- [ACTIVITY] Copy each line of the records below, from the first through the one that contains "right elbow: (522, 492)", exactly as written.

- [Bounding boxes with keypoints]
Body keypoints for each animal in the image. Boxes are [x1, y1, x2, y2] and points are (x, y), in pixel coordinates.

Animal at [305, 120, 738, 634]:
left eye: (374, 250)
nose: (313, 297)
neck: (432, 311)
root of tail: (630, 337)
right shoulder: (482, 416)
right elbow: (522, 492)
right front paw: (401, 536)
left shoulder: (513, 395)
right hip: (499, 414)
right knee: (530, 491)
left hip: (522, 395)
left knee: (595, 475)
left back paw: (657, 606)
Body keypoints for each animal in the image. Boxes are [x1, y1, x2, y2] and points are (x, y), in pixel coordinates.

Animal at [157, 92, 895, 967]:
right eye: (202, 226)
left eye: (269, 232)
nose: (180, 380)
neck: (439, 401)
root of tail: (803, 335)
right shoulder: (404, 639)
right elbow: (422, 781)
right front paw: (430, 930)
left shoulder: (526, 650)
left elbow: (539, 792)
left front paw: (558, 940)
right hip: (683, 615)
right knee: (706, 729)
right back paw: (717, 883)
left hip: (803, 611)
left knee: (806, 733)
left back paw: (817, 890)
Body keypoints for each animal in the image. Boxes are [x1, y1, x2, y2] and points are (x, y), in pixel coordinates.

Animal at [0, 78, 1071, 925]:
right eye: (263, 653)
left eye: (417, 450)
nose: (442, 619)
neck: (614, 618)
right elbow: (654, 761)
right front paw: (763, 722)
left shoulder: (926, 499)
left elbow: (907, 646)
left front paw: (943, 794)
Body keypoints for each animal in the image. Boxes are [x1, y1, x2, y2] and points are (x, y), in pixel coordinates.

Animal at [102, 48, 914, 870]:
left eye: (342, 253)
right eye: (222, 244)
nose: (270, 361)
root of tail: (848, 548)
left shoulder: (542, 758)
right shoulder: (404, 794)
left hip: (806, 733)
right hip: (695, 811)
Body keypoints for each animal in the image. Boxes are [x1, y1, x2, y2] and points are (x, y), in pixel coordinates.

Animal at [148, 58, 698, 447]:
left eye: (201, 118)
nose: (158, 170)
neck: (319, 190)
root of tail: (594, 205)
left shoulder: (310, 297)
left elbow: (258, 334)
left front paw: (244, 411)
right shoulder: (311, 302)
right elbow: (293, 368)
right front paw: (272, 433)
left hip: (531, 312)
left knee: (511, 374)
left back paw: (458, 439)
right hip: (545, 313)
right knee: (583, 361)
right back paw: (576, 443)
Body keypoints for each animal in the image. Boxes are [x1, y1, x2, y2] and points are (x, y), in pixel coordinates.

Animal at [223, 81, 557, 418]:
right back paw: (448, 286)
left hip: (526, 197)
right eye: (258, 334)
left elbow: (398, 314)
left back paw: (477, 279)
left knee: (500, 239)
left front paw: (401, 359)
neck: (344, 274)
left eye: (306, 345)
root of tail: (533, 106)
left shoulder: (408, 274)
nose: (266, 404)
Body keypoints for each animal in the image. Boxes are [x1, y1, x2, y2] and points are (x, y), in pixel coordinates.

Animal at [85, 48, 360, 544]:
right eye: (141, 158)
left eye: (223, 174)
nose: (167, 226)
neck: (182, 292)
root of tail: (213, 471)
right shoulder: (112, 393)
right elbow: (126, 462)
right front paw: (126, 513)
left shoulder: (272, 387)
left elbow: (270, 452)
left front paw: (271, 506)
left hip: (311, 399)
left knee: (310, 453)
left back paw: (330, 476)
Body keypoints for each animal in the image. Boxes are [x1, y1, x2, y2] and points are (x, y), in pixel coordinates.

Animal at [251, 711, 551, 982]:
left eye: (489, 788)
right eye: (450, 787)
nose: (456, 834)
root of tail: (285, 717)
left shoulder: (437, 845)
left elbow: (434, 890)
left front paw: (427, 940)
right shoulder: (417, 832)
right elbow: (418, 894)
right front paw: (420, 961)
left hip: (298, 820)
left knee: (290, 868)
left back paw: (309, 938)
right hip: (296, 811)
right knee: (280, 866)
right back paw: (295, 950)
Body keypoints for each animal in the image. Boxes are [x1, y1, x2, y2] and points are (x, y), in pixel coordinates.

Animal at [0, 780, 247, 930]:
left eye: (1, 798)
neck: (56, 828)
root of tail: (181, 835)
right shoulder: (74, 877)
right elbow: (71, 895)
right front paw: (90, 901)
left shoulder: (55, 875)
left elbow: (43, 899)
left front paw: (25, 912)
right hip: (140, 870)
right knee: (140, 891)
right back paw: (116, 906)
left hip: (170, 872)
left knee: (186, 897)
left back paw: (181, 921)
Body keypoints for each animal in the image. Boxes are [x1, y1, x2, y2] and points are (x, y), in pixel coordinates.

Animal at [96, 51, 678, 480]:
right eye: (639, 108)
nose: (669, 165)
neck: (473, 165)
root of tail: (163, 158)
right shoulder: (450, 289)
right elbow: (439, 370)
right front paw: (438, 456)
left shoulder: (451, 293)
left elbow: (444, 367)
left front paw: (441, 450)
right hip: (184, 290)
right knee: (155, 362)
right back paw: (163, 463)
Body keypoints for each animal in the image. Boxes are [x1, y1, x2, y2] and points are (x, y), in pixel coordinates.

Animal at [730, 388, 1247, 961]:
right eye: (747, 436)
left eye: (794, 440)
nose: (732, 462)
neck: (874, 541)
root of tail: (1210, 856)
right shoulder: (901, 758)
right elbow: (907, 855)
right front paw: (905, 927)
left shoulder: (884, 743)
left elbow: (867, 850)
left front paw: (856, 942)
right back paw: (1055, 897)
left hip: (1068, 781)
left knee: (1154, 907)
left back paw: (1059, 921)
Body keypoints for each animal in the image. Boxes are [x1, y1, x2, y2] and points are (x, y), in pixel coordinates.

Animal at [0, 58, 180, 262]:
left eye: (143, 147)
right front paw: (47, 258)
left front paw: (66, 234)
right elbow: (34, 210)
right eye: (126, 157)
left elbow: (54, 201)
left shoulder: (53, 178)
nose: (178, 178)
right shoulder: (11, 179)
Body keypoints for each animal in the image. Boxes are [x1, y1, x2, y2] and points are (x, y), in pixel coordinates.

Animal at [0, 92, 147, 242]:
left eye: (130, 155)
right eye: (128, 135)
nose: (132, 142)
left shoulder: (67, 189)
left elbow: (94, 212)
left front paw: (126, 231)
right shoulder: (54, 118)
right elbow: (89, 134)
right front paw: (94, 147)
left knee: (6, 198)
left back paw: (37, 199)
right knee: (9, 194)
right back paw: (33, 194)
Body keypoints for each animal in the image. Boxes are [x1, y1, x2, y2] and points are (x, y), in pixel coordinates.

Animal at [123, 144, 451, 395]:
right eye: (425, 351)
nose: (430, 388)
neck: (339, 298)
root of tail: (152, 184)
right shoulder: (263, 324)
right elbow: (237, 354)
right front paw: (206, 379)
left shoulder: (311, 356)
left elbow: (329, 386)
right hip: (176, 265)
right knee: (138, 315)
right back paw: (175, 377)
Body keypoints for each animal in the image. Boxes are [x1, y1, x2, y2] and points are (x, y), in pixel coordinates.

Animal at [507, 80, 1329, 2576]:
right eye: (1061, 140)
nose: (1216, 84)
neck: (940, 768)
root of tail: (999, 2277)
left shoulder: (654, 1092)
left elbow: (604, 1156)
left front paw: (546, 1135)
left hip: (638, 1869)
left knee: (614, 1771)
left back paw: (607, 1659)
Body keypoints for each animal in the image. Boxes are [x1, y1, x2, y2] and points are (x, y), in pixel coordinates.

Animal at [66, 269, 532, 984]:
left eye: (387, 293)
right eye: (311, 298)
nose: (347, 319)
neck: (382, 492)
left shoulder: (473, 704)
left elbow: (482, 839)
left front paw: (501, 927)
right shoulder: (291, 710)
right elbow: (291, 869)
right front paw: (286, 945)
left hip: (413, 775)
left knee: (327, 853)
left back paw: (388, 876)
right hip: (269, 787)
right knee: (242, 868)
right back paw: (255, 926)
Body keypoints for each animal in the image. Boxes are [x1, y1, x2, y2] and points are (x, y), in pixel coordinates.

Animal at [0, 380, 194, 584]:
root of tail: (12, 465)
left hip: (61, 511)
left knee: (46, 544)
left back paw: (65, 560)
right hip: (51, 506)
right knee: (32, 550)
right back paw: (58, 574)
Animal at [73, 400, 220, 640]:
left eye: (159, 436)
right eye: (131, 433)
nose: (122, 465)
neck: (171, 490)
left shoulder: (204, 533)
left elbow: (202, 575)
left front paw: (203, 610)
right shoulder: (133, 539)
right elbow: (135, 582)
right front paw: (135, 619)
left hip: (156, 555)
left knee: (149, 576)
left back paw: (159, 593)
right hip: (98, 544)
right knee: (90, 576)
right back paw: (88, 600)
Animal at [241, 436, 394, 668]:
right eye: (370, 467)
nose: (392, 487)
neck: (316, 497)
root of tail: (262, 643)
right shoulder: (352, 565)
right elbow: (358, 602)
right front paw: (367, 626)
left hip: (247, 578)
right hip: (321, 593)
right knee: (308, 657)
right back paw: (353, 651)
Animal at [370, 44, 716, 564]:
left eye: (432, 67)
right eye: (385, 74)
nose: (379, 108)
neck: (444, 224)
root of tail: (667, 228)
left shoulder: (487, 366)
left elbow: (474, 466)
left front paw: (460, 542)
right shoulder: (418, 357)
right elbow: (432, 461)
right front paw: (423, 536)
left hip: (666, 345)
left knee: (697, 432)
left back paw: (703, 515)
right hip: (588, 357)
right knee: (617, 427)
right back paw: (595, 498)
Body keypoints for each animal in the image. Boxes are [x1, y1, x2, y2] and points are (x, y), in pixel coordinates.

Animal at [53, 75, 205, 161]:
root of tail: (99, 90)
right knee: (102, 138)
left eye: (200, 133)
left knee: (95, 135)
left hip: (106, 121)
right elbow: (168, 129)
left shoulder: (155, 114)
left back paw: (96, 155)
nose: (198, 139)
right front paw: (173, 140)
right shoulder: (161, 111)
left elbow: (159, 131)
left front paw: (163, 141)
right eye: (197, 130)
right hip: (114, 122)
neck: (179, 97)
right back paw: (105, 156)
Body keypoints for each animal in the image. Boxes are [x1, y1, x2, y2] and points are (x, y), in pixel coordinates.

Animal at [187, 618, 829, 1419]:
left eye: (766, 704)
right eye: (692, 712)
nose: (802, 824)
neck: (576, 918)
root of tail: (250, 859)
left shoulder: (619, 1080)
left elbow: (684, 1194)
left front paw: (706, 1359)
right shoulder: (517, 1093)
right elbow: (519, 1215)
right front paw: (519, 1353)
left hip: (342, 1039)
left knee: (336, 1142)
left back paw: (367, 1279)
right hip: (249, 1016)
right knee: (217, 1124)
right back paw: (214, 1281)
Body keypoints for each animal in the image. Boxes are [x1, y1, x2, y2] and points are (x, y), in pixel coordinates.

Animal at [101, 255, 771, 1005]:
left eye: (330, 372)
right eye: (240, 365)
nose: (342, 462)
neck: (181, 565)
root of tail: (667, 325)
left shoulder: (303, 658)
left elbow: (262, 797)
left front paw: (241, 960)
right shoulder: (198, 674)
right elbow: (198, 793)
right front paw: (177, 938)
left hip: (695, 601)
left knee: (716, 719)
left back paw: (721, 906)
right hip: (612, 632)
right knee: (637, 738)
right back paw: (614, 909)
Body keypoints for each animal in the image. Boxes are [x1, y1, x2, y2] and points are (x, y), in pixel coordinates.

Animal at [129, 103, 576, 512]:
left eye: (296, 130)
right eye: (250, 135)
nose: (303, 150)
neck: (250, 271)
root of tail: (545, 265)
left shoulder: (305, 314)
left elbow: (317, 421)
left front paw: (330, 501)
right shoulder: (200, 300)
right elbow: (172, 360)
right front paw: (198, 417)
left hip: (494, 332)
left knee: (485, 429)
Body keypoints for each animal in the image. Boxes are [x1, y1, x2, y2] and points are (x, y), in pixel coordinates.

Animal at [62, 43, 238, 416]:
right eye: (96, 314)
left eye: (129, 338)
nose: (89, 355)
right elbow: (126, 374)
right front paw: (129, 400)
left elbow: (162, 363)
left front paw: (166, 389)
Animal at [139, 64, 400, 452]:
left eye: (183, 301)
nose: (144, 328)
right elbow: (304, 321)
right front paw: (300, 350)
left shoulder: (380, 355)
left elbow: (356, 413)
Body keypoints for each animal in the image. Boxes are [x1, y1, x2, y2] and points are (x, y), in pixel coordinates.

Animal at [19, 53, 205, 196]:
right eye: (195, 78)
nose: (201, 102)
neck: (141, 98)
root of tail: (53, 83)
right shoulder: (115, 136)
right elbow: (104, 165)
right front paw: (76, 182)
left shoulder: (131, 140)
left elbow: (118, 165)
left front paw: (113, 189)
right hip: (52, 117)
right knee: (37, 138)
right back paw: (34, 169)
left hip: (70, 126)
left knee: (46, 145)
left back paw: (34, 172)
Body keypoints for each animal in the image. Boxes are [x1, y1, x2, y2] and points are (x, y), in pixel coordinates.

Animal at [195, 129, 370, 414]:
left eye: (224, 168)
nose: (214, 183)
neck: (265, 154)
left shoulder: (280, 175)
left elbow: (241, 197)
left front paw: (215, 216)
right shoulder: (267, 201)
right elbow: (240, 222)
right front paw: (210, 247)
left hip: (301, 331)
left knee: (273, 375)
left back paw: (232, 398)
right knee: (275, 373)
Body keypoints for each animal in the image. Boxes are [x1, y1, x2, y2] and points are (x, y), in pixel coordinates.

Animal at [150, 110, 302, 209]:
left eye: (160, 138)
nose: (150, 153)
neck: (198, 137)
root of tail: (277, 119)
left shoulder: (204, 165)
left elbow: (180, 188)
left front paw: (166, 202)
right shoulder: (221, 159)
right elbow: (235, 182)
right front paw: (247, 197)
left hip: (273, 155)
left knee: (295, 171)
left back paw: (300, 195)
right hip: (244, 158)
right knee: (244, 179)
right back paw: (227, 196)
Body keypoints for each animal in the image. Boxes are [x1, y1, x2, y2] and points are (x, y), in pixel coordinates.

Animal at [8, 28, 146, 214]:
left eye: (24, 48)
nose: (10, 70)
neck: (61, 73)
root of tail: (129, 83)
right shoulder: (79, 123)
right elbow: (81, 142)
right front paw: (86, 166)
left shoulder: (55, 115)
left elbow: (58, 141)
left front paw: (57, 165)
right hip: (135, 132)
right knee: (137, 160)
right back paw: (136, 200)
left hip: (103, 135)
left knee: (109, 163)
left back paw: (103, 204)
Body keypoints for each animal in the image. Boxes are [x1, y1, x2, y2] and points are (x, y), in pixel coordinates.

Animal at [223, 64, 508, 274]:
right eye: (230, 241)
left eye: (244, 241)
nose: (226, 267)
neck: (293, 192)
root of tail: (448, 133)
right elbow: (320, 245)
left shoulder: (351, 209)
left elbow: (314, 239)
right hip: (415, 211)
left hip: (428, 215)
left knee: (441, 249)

- [ANSWER FOR THE TASK]
Body keypoints for each animal in the image. Boxes are [x1, y1, x2, y2] and points are (x, y), in pixel coordinates.

Animal at [305, 120, 738, 634]:
left eye: (374, 250)
nose: (313, 297)
neck: (432, 311)
root of tail: (630, 337)
right shoulder: (482, 416)
right elbow: (522, 492)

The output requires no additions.